Mas nada disto seria possível se Carlos não fosse um rapaz tão atraente e empático. O seu magnetismo também cativava os jornalistas, o que fazia com que muitas das suas façanhas inventadas fossem notícias destacadas nos jornais. As mil e uma histórias de Carlos fundem a realidade com a fantasia, sem nunca se perceber onde termina uma e começa a outra. Uma das mais deliciosas trata de como convenceu os jornalistas de que teria sido campeão do mundo de clubes pelos argentinos do Estudiantes de La Plata, aproveitando a sua semelhança física e de nome, com o futebolista argentino Carlos Enrique, esse sim campeão, engrossando assim, o seu “excepcional” currículo. Ou outra ainda, quando jogava no Bangu, em que na iminência de ter de jogar por pedido expresso do presidente do clube, após um curto período de aquecimento, resolveu saltar para a bancada para brigar com os adeptos adversários, alegando ter ouvido daí insultos dirigidos ao presidente do seu clube. Esta proeza fez com que fosse expulso mesmo antes de entrar em campo. Em vez de um valente “puxão-de-orelhas”, a peripécia ainda lhe valeu mais 6 meses de contrato, pelo desagravo ao atentado à honra do presidente.

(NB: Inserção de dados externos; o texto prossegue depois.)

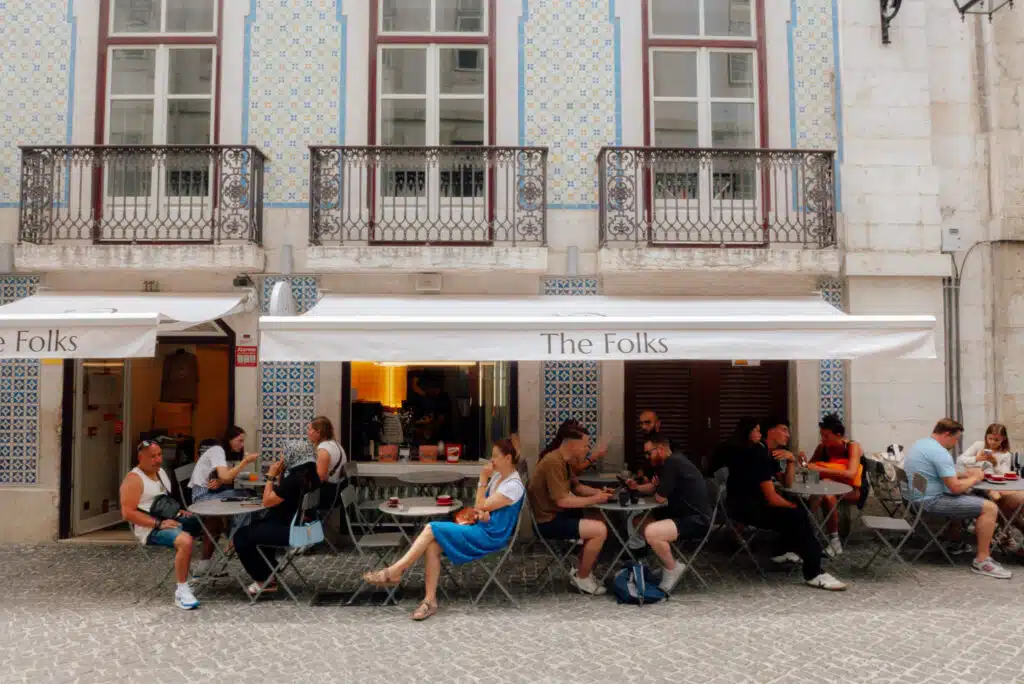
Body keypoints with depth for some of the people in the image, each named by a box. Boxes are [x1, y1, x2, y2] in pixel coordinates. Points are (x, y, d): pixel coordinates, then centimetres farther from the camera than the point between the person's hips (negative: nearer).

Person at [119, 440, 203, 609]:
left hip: (171, 519, 9)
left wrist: (178, 511, 7)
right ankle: (181, 591, -26)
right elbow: (128, 513, -19)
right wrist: (159, 524, -24)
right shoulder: (134, 479, -11)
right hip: (151, 528, -9)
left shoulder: (161, 472, 15)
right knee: (185, 540, -35)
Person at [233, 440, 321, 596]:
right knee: (255, 527, 25)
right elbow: (280, 497, 13)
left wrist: (271, 476, -8)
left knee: (241, 536, 1)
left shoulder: (295, 479, -25)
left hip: (289, 530, -10)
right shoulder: (310, 475, 4)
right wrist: (280, 475, 3)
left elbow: (267, 501, -16)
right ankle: (268, 573, 27)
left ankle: (263, 581, 12)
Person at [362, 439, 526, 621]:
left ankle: (394, 571, -11)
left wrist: (483, 480, -8)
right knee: (432, 546, -16)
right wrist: (482, 513, -4)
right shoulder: (497, 476, 14)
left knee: (432, 529, -18)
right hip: (480, 529, 8)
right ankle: (430, 600, -14)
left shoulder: (514, 485, -14)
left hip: (490, 536, -8)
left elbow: (481, 507, -12)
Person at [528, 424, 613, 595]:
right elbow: (562, 501, -26)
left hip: (556, 515, 11)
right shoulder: (554, 462, -23)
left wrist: (599, 492, 3)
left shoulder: (563, 460, 10)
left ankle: (581, 572, 17)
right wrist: (594, 500, -16)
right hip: (549, 521, -11)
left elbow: (575, 487, 20)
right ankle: (582, 577, 1)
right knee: (600, 530, -17)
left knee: (598, 522, 12)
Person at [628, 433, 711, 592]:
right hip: (683, 514, 11)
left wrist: (655, 488, 4)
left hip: (697, 520, -11)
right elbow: (656, 487, 24)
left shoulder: (672, 463, -22)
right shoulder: (671, 461, 10)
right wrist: (637, 487, 6)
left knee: (651, 532, -30)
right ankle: (669, 563, 15)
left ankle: (673, 568, -4)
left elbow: (660, 498, -17)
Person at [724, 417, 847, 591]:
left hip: (753, 503, 11)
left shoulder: (767, 452, 14)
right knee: (799, 517, -19)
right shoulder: (758, 453, -17)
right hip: (745, 507, -11)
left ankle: (786, 550, 19)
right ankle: (813, 574, -18)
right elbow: (772, 499, -20)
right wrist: (793, 507, -2)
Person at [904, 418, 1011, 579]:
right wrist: (975, 478, -2)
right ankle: (981, 561, -8)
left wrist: (963, 474, 13)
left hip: (919, 498, 11)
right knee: (990, 508, -11)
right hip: (932, 501, -11)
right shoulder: (940, 452, -19)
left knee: (978, 500, 29)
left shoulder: (921, 444, 13)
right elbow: (955, 488, -20)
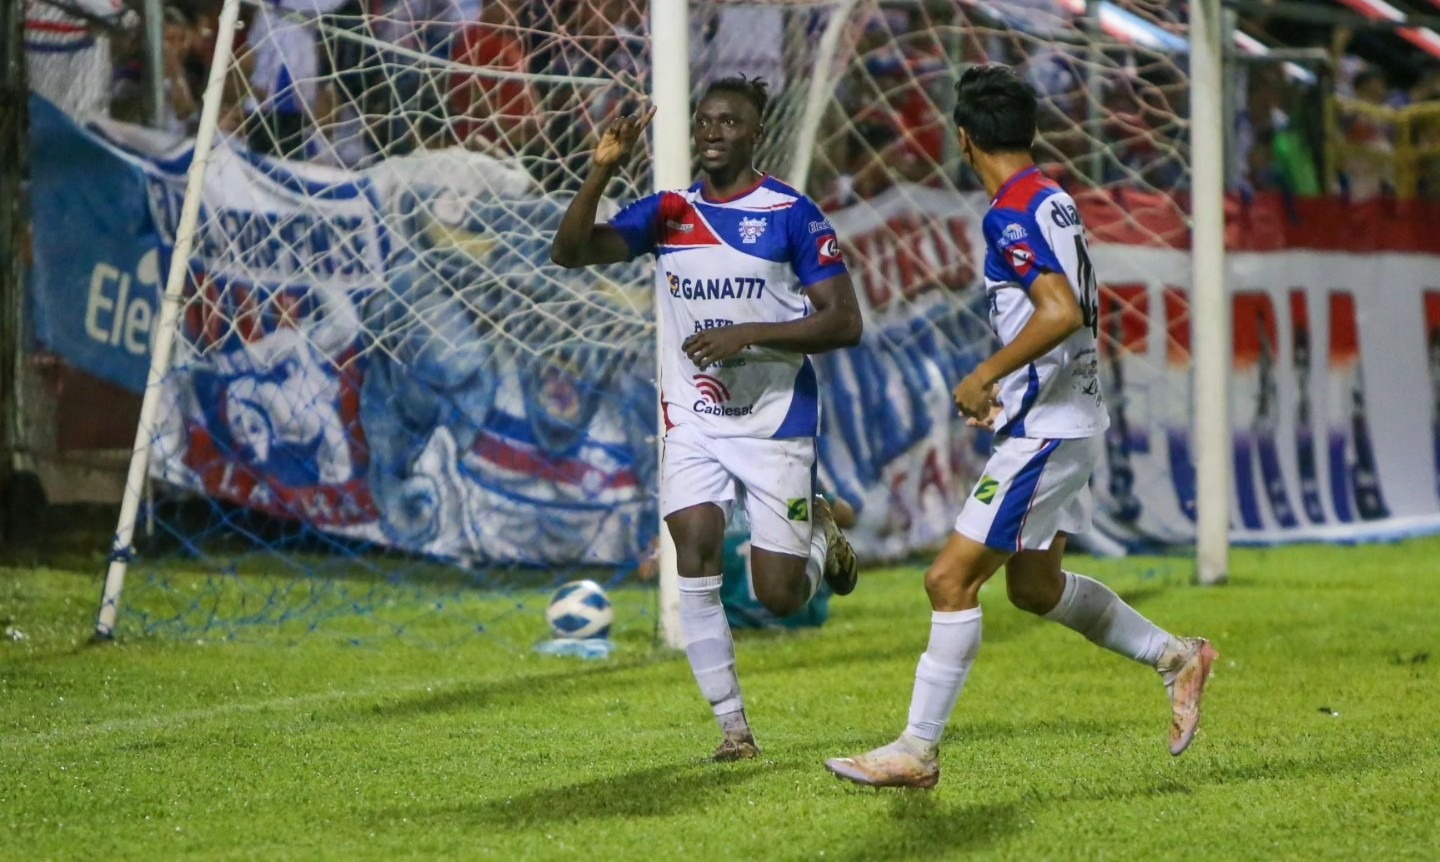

Kaiser nunca se arrependeu do que fez. Disse, mais tarde, que os clubes passavam a vida a enganar os jogadores e que teria de haver alguém capaz de os vingar. Os antigos colegas de equipa nunca lhe guardaram rancor. Reconheciam-lhe o irresistível fascínio dos “bons malandros”. O mundo está repleto destas figuras encantadoras. Talvez não tão encantadoras como o Carlos, mas encantadoras. Tão encantadoras que passa despercebido que são, APENAS ISSO: ENCANTADORAS. A política talvez seja a actividade que tem demonstrado maior capacidade para gerar “Carlos Kaisers”. Carlos tentou (e conseguiu) fugir à escassez, e ser reconhecido e afamado por algo de que era incapaz. Outros, porém, mais motivados pela opulência e pelo poder do que pela fuga à desgraça, também desfilam o seu talento para a cantata, disfarçando com mestria, todo o resto que lhes falta. Tal como aos antigos colegas de equipa do Carlos, estes amorosos não me despertam qualquer tipo de aversão. Nalguns casos, até me incitam a condescendência e a zombaria bem-disposta. Mas contribuirão estes admiráveis, de alguma forma, para um mundo melhor? DE TODO! MAS TAMBÉM NÃO ESTÃO CÁ PARA ISSO.
* O autor deste artigo acha que foi o Carlos Kaiser que pensou o novo acordo ortográfico.